We have already presented the ambitious plans for this second mapping orbit, sometimes known as "the second mapping orbit" and sometimes more succinctly and confusingly as "survey orbit." As with all four of Dawn's mapping orbits, it is designed to take the spacecraft over the poles, ensuring the best possible coverage. The ship will fly from the north pole to the south over the side of Ceres facing the sun, and then loop back to the north over the side hidden in the deep dark of night. On the day side, Dawn will aim its camera and spectrometers at the lit ground, filling its memory to capacity with the readings. On the night side, it will point its main antenna to distant Earth in order to radio its findings home. At Dawn's altitude, Ceres will appear twice as wide as the camera's view. (As illustrated in this table, it will look about the size of a soccer ball seen from a yard, or a meter, away.) But as the dwarf planet rotates on its axis and Dawn sails around in its more leisurely orbit, eventually all of the landscape will come within sight of the instruments.

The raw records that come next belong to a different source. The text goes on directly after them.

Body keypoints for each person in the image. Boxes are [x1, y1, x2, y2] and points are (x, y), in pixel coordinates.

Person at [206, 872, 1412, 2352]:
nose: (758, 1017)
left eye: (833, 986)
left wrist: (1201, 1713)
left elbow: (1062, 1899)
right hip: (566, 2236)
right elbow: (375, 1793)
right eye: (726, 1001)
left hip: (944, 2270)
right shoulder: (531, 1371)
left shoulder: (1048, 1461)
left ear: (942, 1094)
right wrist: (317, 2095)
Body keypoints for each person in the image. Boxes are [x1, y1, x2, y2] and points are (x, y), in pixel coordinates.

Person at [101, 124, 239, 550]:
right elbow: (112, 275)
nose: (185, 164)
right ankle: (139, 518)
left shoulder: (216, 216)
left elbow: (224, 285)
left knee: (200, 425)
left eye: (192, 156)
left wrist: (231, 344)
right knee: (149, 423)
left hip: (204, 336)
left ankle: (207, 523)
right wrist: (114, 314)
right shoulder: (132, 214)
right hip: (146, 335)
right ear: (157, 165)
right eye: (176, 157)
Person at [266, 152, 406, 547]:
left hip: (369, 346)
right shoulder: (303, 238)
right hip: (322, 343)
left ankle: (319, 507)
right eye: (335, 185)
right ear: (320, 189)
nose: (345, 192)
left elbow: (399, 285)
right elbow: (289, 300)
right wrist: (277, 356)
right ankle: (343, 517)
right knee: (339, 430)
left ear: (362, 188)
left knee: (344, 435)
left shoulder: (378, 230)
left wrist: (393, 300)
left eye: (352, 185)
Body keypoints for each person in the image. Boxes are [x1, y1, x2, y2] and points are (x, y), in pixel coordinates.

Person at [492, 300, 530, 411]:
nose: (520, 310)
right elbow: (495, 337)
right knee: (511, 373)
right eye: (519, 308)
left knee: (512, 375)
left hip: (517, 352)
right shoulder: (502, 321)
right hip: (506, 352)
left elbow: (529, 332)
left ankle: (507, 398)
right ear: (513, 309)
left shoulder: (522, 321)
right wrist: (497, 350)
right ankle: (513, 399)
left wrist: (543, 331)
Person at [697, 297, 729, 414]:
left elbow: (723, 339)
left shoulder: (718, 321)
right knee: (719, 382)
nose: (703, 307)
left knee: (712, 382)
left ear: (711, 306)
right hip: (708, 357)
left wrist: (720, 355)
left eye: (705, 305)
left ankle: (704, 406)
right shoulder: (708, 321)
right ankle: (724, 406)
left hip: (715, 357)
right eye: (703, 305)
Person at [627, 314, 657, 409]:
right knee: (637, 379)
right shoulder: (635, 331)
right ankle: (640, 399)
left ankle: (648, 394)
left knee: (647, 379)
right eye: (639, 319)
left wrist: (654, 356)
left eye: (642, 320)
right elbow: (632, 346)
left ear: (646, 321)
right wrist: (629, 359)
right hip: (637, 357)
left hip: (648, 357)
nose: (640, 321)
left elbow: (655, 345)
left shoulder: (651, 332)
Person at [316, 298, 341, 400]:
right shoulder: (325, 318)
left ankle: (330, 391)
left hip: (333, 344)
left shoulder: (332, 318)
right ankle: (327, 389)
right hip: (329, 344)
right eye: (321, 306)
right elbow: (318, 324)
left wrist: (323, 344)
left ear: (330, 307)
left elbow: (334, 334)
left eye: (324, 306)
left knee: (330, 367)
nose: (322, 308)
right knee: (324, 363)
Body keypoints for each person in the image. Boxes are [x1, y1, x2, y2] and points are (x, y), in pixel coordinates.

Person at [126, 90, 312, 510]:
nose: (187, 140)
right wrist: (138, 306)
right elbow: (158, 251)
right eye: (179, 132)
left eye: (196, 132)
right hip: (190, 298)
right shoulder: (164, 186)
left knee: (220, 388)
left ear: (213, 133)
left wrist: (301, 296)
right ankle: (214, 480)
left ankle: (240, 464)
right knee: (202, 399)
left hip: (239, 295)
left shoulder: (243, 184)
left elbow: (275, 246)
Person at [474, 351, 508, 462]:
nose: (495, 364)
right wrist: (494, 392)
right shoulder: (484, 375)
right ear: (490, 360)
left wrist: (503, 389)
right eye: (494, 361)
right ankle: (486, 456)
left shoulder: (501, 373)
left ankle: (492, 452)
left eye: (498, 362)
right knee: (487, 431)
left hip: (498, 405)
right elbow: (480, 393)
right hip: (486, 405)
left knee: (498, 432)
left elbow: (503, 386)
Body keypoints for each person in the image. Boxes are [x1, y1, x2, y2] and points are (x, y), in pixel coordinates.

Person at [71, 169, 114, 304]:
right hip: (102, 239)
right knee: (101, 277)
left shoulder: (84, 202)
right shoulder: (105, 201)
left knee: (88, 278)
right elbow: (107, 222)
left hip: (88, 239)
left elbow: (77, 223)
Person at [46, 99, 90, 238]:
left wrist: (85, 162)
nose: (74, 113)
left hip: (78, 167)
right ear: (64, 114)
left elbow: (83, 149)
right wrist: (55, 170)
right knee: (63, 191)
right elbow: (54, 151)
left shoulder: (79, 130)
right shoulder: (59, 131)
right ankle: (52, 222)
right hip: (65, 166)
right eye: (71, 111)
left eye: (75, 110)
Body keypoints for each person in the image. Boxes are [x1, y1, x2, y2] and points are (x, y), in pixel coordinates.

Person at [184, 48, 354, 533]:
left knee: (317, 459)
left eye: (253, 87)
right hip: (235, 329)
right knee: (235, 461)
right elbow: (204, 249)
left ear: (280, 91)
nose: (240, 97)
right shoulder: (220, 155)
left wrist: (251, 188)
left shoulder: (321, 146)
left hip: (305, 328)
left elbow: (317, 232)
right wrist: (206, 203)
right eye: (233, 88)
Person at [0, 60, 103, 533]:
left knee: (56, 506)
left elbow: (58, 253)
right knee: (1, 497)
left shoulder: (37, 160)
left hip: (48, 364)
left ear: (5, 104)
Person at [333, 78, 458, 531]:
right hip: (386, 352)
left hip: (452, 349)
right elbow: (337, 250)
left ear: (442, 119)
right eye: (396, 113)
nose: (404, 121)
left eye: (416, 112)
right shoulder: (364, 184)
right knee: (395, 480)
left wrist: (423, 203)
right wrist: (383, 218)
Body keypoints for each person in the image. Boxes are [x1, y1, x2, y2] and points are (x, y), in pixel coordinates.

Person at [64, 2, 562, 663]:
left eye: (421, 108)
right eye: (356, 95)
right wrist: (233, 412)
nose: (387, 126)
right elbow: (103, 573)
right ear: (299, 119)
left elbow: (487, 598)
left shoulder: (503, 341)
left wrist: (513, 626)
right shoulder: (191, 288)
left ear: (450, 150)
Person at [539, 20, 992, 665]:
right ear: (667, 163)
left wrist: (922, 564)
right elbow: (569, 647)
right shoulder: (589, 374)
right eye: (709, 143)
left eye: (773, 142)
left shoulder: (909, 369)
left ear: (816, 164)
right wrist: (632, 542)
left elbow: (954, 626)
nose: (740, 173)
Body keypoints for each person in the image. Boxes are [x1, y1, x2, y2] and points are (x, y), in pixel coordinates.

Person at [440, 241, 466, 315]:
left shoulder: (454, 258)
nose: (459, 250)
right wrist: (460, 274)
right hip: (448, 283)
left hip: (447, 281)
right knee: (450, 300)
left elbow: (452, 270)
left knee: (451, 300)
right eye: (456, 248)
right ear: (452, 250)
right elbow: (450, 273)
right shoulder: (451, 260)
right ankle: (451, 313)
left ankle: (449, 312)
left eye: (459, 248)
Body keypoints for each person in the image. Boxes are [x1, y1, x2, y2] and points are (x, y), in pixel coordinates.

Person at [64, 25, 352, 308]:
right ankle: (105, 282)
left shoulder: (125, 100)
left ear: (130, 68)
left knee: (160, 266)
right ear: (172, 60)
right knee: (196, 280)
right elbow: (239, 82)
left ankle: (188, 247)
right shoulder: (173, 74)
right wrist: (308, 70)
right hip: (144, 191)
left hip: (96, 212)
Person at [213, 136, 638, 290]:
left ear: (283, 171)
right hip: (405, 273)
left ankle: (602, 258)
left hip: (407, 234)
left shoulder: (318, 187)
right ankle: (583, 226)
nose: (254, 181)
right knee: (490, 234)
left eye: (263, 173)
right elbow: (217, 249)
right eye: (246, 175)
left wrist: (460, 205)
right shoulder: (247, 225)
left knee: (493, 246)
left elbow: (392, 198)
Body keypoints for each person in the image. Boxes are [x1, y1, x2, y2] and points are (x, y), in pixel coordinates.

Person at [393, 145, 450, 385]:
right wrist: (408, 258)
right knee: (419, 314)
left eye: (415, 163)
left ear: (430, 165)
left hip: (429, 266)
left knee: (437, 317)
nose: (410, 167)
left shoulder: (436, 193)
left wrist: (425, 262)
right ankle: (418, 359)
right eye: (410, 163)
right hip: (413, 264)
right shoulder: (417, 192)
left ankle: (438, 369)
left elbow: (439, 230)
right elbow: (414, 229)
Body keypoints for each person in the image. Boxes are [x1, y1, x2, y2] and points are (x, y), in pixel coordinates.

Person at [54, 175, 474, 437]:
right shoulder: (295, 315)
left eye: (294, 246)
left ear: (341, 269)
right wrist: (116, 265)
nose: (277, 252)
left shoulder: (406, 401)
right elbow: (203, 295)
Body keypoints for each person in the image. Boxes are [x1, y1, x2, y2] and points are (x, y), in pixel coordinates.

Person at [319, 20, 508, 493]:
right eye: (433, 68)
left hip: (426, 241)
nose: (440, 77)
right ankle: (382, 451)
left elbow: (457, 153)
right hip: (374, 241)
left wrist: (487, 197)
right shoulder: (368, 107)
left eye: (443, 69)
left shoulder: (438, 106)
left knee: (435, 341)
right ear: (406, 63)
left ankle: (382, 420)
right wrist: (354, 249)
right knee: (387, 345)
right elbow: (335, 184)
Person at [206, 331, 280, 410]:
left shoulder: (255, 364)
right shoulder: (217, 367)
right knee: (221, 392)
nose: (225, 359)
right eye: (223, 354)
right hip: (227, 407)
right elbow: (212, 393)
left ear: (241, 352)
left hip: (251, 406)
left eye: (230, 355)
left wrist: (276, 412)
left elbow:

Only one noteworthy change has been made in the intricate plans for survey orbit since May 2014's shocking exposé. With the observations starting on June 5, the subsequent complex orbital flight to the third mapping orbit (also known as HAMO) would have begun on June 27. As we have seen, the rapidly changing orbit in the spiral descents requires a great deal of effort by the small operations team on a rigid schedule. The capable men and women flying Dawn accomplished the maneuvers flawlessly at Vesta and are well prepared for the challenges at Ceres. The work is very demanding, however, and so, just as at Vesta, the team has built into the strategy the capability to make adjustments to align most of the tasks with a conventional work schedule. The technical plans (even including the exquisitely careful husbanding of hydrazine following the loss of the two reaction wheels) fully account for such human factors. It turns out that leaving survey orbit three days later shifts a significant amount of the following work off weekends, making it more comfortable for the team members. Three days is one complete revolution, and always extracting as much from the mission as possible, they have devised another full set of observations for an eighth orbit. As a result, survey orbit may be even more extensive and productive than originally anticipated.

What awaits Dawn in the next mapping phase? The views will be three times as sharp as in the previous orbit, and exciting new discoveries are sure to come. What answers will be revealed? And what new questions (besides this one) will arise? We will know soon, as we all share in the thrill of this grand adventure. To help you keep track of Dawn's progress as it powers its way down and then conducts further observations, your correspondent writes brief (hard to believe, isn't it?) mission status updates. And although in space no one can hear you tweet, terrestrial followers can get even more frequent updates with information he provides for Twitter @NASA_Dawn.

Dawn is 3,400 miles (5,500 kilometers) from Ceres. It is also 2.30 AU (214 million miles, or 345 million kilometers) from Earth, or 855 times as far as the moon and 2.27 times as far as the sun today. Radio signals, traveling at the universal limit of the speed of light, take 38 minutes to make the round trip.